医師の働き方改革は、医師のハードワーク、長時間労働を是正することにより、医師の健康確保や、労働環境の改善、医療サービスの質向上を目的とした重要な取り組みです。2024年4月から施行されたこの改革において、具体的にはどのような取り組みが求められるのでしょうか。そこで今回は、勤務医を雇用する医療機関における取り組むべきことについてご紹介します。
医師の働き方改革において取り組むべきこと
医師の働き方改革に関する検討会では、勤務医を雇用する医療機関において、以下6つの取り組みを推進しています。
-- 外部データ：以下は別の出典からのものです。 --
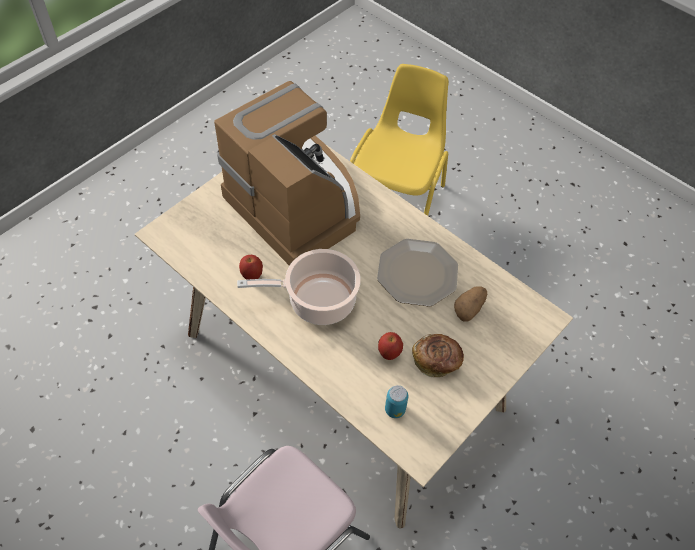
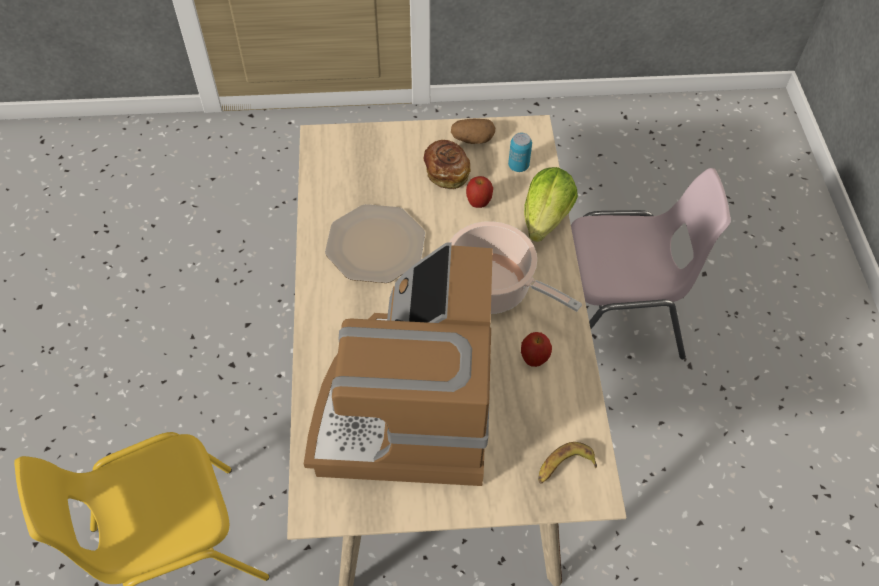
camera: 135 degrees left, 0 degrees up
potato [454,287,487,322] -> potato moved to [451,119,495,144]
none -> lettuce [524,167,578,242]
none -> banana [538,442,597,484]

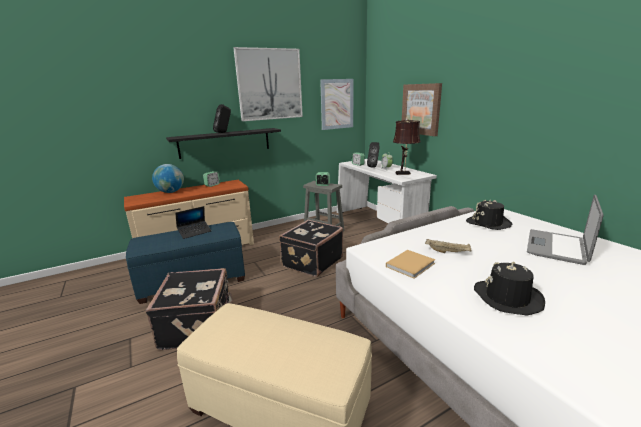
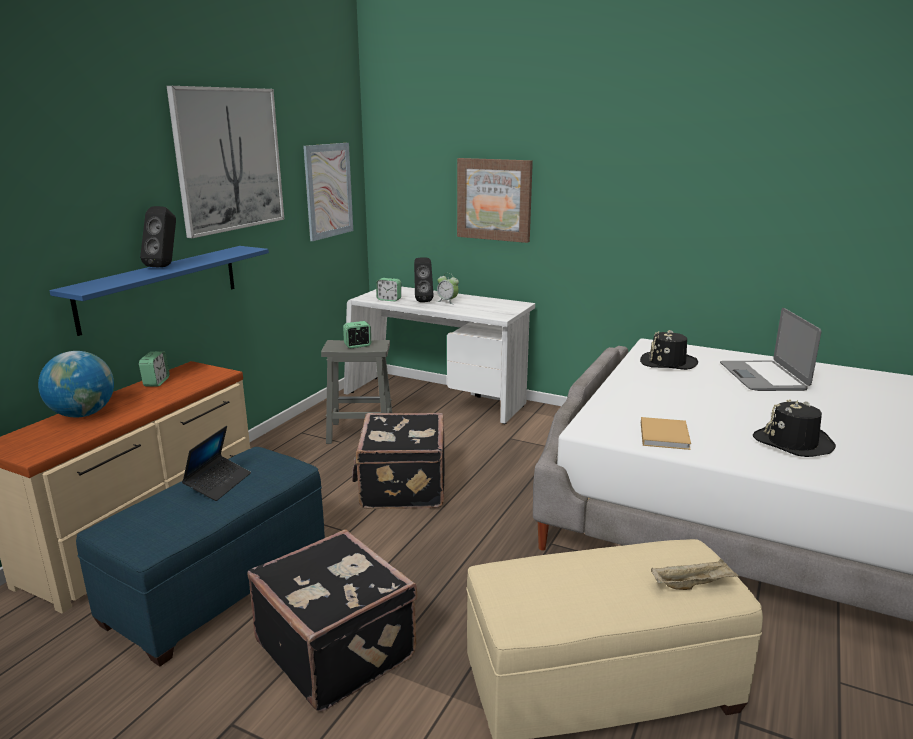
camera: 35 degrees left, 0 degrees up
black shelf [166,128,281,159] -> blue shelf [50,246,269,336]
brown table lamp [393,118,421,175] -> none
beige tray [425,239,472,253] -> beige tray moved to [651,558,739,590]

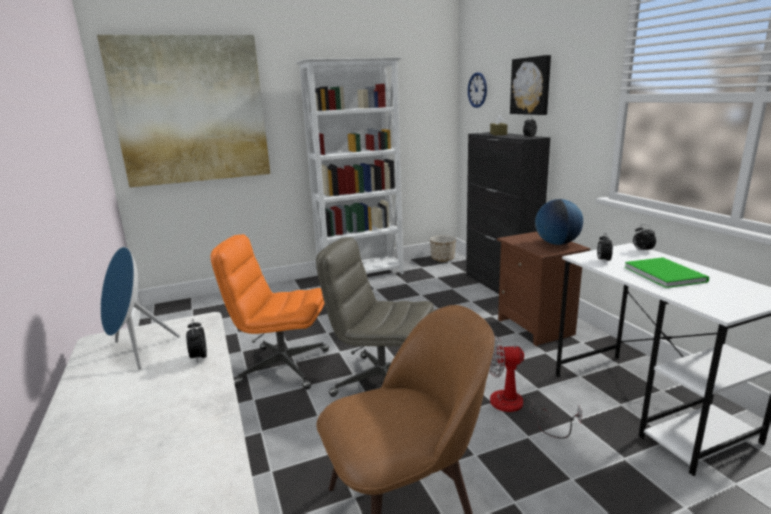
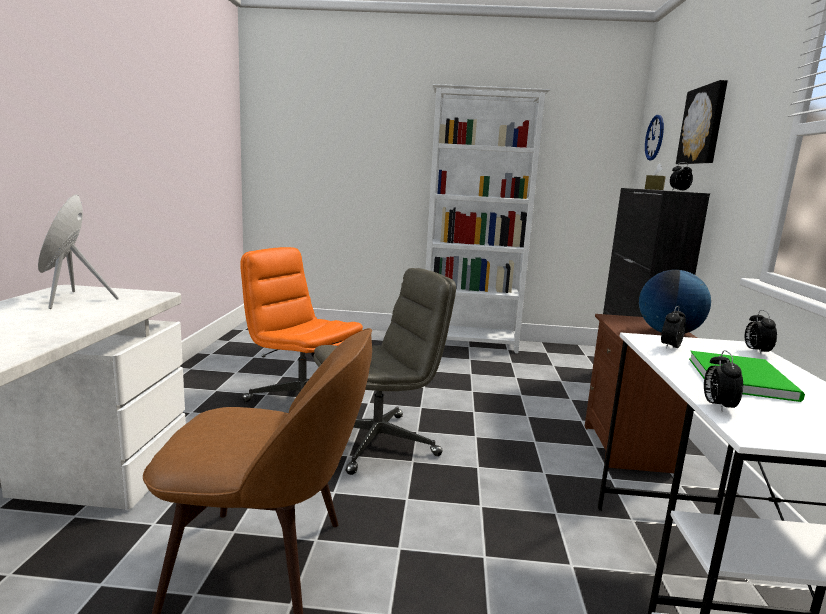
camera: 25 degrees right, 5 degrees down
picture [97,35,270,187] -> none
alarm clock [186,319,207,364] -> alarm clock moved to [704,350,743,412]
grey office chair [316,237,434,397] -> grey office chair turned 105 degrees clockwise [313,268,456,475]
planter [430,235,456,262] -> none
fan [489,335,582,438] -> none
1 | 医師の労働時間管理の適正化に向けた 取組 |
・まずは医師の在院時間について、客観的な把握を行う。 ・ICカード、タイムカード等が導入されていない場合でも、出退勤時間の記録を上司が確認する等、在院時間を的確に把握する。 |
2 | 36協定等の自己点検 | ・36協定の定めなく、又は定めを超えて時間外労働をさせていないか確認する。 ・医師を含む自機関の医療従事者とともに、36協定で定める時間外労働時間数について自己点検を行い、必要に応じて見直す。 |
3 | 産業保健の仕組みの活用 | ・労働安全衛生法に定める衛生委員会や産業医等を活用し、長時間勤務になっている医師、診療科等ごとに対応方策について個別に議論する。 |
4 | タスク・シフティング(業務の移管)の 推進 |
・点滴に係る業務、診断書等の代行入力の業務等については、平成19年通知(※)等の趣旨を踏まえ、医療安全に留意しつつ、原則医師以外の職種により分担して実施し、医師の負担を軽減する。 ※「医師及び医療関係職と事務職員等との間等での役割分担の推進について」(平成19年12月28日医政発1228001号) ・特定行為研修の受講の推進とともに、研修を修了した看護師が適切に役割を果たせる業務分担を具体的に検討することが望ましい。 |
5 | 女性医師等の支援 | ・短時間勤務等多様で柔軟な働き方を推進するなどきめ細やかな支援を行う。 |
6 | 医療機関の状況に応じた医師の労働時間 短縮に向けた取組 |
・全ての医療機関において取り組むことを基本とする1~5のほか、各医療機関の状況に応じ、勤務時間外に緊急でない患者の病状説明等を行わないこと、当直明けの勤務負担の緩和(連続勤務時間数を考慮した退勤時刻の設定)、勤務間インターバルの設定、複数主治医制の導入について積極的な検討・導入に努める。 |
また、これらの取り組みは、以下の考え方に基づいて、推進されます。
・勤務医を雇用する個々の医療機関が自らの状況を踏まえ、できることから主体的な取組を進めることが重要。
・医療機関における経営の立場、個々の医療現場の責任者・指導者の立場の医師の主体的な取組を支援。
・医師の労働時間短縮に向けて国民の理解を適切に求める周知の具体的枠組みについて、早急な検討が必要。
※より詳しい情報は厚生労働省Webサイトをご確認ください。
まとめ
医師の働き方改革により、医師の健康確保、労働環境の改善、医療サービスの質向上を実現するためには、まず前述した1~6の取り組みをできることから進めることが重要です。医師の労働時間を正確に把握することの難しさ等の課題があることも事実ですが、医師や医療機関だけでなく、社会全体が協力して取り組むことにより、持続可能な医療環境の実現が期待されます。